Furthermore, the dynamic hydraulic imbalance is almost eliminated after the proposed regulations. The hydraulic balance can significantly improve the system efficiency and hotel guests’ comfort. In a conventional PID control method, the flow rate of the chilled water is regulated to fulfill the cooling demand of the least favorable circulating loop. The chilled water systems are often involved in a large flow rate and degrading ΔT syndrome in most PID-based control systems. Then, the terminal units in most floors are in an over-flow state, which causes excessive thermal waste and electricity consumption of the pumps. To evaluate the energy saving effects of the proposed (MPC) method, the hourly electricity consumed by the circulation pumps are simulated in conditions of the proposed method and the conventional method, respectively.
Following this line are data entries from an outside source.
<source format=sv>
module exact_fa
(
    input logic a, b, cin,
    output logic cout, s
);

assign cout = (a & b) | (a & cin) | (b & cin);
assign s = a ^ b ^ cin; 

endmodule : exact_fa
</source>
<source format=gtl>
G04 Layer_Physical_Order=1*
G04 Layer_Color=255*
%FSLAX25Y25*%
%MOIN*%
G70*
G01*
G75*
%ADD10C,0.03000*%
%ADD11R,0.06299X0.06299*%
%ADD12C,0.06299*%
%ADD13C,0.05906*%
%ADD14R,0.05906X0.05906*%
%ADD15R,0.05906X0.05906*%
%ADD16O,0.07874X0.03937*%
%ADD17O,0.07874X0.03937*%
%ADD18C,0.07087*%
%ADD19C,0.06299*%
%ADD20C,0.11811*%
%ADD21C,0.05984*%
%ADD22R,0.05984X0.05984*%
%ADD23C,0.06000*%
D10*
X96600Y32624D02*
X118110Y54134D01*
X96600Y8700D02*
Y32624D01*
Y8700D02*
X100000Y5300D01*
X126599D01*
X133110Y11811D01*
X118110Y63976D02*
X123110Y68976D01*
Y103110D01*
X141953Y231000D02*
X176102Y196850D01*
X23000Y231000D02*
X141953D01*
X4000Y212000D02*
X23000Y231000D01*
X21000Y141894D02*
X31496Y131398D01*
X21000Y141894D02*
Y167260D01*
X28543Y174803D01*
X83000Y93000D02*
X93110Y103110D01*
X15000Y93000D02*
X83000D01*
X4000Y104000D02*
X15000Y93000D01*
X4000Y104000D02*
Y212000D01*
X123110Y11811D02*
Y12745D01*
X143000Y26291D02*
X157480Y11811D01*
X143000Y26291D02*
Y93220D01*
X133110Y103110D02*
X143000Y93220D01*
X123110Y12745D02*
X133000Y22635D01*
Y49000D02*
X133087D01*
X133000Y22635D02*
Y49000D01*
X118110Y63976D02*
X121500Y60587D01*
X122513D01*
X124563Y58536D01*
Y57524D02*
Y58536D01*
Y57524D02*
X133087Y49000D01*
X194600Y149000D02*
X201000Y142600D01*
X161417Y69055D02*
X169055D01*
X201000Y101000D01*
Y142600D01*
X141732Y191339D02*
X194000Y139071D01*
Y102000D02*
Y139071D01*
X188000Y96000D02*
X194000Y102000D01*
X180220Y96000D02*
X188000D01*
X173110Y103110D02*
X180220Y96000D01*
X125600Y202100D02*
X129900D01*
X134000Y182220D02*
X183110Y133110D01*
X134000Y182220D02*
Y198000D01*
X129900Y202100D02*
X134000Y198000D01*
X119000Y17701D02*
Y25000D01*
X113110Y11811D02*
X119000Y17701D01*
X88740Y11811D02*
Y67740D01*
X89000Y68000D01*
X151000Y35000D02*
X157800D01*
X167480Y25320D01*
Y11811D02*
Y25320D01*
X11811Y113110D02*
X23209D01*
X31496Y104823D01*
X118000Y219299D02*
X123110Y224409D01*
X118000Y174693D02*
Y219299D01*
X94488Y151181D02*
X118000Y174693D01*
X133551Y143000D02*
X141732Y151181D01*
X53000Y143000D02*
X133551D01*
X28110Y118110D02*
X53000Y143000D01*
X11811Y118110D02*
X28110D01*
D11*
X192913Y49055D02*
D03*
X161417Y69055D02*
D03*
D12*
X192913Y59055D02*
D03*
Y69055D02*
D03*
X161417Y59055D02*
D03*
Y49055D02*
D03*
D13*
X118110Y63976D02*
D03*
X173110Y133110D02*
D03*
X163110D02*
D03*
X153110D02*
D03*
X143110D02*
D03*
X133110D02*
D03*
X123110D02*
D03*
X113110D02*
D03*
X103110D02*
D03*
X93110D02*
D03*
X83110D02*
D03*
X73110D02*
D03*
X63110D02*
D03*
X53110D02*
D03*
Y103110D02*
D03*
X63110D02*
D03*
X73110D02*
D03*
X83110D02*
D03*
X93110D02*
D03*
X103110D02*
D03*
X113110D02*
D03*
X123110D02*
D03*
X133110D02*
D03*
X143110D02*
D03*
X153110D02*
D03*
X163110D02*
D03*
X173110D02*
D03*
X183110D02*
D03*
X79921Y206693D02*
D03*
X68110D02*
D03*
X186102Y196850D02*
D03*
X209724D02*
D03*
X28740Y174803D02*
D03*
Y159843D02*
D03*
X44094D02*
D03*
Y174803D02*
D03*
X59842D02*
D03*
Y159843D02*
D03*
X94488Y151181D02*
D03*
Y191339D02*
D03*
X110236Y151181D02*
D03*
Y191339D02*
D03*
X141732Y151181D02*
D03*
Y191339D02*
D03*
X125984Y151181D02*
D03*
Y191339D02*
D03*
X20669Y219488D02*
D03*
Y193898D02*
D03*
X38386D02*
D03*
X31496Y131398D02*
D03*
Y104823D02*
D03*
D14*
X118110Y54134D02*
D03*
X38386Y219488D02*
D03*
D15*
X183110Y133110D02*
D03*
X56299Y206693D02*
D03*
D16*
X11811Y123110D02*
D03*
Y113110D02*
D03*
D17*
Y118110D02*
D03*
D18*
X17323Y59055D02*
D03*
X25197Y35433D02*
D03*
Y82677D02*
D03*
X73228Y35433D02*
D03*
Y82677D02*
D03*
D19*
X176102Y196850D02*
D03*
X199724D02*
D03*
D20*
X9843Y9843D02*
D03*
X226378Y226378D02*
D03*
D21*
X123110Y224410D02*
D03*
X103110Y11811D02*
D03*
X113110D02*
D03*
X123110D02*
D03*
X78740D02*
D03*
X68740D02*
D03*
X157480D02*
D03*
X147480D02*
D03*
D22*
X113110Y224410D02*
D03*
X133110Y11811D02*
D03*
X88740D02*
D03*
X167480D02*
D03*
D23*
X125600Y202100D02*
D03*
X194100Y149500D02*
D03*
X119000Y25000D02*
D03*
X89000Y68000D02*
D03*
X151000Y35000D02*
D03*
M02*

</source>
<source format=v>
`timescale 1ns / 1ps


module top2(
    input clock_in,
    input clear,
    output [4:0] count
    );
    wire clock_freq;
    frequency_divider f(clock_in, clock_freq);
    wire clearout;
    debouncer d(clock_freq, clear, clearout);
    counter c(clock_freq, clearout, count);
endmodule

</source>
The hourly simulation results in a typical summer day are shown in Figure 14. In this case, the average electricity saving of the proposed MPC method is as high as 23.3% in 24 h.
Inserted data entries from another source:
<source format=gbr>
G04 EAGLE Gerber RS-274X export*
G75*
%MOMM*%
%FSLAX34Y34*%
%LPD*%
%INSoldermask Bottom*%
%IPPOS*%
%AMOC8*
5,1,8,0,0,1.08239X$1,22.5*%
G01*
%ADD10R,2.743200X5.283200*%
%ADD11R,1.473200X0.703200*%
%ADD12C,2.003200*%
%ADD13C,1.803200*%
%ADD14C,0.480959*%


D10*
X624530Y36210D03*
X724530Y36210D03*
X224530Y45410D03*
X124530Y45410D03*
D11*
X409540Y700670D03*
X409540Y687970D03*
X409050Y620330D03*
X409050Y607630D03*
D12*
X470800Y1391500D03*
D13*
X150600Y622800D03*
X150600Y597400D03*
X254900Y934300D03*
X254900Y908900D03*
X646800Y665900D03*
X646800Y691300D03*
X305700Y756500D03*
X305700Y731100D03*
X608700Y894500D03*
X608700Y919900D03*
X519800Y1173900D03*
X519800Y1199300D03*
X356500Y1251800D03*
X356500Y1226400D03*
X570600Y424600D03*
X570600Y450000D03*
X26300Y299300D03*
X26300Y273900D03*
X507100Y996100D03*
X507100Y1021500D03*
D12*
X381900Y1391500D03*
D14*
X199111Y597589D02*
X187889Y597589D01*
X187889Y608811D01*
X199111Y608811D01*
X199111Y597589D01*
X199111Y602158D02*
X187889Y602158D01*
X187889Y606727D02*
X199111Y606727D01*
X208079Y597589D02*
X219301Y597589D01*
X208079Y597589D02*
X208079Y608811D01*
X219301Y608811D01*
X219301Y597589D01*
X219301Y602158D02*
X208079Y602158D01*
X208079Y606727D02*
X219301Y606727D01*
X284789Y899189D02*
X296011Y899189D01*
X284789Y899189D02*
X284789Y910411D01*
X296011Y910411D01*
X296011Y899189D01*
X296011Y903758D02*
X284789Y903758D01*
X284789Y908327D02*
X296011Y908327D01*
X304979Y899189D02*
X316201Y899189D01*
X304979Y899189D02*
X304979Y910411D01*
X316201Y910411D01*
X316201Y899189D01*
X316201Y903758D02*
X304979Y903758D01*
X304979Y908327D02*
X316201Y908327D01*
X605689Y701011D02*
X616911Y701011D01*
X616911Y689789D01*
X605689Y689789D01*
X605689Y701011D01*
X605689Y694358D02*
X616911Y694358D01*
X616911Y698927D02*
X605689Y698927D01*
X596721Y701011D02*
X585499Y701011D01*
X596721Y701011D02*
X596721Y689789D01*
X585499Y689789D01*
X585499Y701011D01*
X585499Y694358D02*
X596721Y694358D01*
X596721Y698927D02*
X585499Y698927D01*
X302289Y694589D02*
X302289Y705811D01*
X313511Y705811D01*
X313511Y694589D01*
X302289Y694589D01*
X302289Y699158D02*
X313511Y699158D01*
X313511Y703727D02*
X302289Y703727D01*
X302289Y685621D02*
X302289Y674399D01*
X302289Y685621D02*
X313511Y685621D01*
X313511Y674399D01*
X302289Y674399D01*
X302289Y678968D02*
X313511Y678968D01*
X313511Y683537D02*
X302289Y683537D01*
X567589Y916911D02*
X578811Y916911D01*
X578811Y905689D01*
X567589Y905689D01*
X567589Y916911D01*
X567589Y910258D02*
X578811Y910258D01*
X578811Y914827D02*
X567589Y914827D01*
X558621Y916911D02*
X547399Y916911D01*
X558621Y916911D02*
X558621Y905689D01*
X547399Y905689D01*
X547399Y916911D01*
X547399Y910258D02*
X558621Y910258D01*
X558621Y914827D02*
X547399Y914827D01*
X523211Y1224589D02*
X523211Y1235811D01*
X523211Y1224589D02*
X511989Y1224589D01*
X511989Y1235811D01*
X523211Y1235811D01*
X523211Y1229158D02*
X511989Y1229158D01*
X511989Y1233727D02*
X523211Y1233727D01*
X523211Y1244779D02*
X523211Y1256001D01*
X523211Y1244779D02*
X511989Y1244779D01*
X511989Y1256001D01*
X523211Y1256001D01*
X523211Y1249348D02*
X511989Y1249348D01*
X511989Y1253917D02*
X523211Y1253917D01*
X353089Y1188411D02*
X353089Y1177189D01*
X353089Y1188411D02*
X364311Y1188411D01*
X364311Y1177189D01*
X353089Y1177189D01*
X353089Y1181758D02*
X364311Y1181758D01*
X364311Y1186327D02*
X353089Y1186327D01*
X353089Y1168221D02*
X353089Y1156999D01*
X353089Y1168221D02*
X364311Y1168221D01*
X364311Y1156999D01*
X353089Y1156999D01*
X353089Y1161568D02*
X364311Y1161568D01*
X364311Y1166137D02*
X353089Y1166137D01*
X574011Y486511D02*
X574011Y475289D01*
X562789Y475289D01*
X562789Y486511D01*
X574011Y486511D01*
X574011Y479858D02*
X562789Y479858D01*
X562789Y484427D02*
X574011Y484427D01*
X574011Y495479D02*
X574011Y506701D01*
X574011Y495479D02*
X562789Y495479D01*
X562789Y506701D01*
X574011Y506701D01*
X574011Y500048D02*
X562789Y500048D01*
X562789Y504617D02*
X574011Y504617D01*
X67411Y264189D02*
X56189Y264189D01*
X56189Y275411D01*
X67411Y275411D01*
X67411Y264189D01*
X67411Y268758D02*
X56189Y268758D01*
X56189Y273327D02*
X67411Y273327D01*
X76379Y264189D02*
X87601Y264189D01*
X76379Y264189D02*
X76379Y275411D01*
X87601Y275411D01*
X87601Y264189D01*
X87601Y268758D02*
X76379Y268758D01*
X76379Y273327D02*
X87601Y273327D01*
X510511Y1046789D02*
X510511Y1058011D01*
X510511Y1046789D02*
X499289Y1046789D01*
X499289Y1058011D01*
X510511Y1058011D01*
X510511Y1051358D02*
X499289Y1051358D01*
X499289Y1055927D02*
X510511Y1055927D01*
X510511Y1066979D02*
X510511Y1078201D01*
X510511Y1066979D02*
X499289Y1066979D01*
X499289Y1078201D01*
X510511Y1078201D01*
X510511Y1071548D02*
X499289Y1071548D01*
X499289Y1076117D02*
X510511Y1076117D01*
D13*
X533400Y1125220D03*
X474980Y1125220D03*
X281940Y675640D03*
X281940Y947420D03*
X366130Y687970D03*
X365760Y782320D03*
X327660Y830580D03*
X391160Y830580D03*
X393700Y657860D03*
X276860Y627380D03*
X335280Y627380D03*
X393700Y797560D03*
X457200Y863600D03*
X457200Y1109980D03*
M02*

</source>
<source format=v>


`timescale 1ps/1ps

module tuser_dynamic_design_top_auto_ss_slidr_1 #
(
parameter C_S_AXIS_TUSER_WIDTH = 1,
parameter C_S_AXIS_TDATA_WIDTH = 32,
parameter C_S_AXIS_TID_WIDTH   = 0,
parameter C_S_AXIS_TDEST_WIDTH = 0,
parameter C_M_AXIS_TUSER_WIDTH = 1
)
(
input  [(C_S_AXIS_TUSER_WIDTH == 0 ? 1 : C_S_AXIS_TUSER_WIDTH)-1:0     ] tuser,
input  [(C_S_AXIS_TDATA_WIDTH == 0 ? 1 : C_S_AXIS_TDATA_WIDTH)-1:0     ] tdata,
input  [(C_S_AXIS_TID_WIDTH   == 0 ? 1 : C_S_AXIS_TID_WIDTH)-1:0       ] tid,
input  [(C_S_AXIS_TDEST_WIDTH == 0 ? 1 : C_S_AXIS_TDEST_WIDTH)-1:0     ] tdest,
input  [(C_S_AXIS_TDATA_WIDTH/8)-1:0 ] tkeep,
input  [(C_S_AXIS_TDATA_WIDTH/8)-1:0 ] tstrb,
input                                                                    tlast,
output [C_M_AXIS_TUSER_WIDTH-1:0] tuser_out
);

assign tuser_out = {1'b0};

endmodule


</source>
It is noted that the electricity consumed by the chillers or pumps cannot be measured separately from other electricity devices by the onsite meters. Therefore, the measured electricity data of the pumps have to be absent in Figure 14. On the other hand, the actual energy consumptions of the terminal units in an over-flow state are not easy to estimate accurately in the simulation scenario by the conventional method. Therefore, the energy consumption of the chillers cannot be estimated accurately as well. As a rule of thumb, the real-life chillers can save more than 10% electricity consumption when the large flow rate and degrading ΔT syndrome are eliminated.

7. Conclusions

This paper proposed a safe and highly efficient MPC method for the chilled water system with the help of advanced automatic and information technologies including BIM, BA, CS, and RC. In a hotel of 22 floors, the proposed method is illustrated in detail about how to adjust valves and pumps step by step. The main conclusions of this paper are as follows:

(1)

In a complex chilled water system with throttle valves and variable-speed pumps, a new MPC method is proposed for real-time operation to achieve dynamic hydraulic balance and immune hydraulic oscillation. By the proposed method, the MPC controller is designed instead of the conventional PID controller. A round of regulation encompasses four steps, which are (a) Real-time data collection; (b) Hydronic distribution system calibration; (c) Hydraulic simulation; and (d) Pump and valve adjustment. After a round of regulation, the control effect would be evaluated instantly. It can be improved to meet the control expectation as close as possible in the next round of regulation.

(2)

A chilled water distribution model is developed to simulate a complex chilled water system in a high-rise building. The CAD drawings or BIM diagram of a real-life project can be used to produce the topology of the pipe network layout. The required water pressures and flow rates of the valves and variable-speed pumps can be obtained according to the cooling load demands by the proposed hydraulic model.

(3)

A calibration method is presented with a dedicated optimization model. The genetic algorithm is used to search the global optimal values of the hydraulic resistances ($R_i$, $R_j$, ${\epsilon }_k$) with non-analytical and non-smooth characteristics. The data collection system is used to provide the calibration model with real-time measured pressure and flow rate data.

(4)

The proposed method got validated in a real chilled water system in a 22-floor hotel in Shanghai. The 22 throttle valves and six variable-speed pumps of the chilled water system were adjusted by the proposed MPC controllers in a typical summer day. The results indicated that the dynamic hydraulic balance was achieved without any hydraulic oscillations. The hourly electricity consumed by the circulation pumps are also compared between that of the proposed method and the conventional method. The average electricity savings of the proposed method is as high as 23.3% in a typical summer day.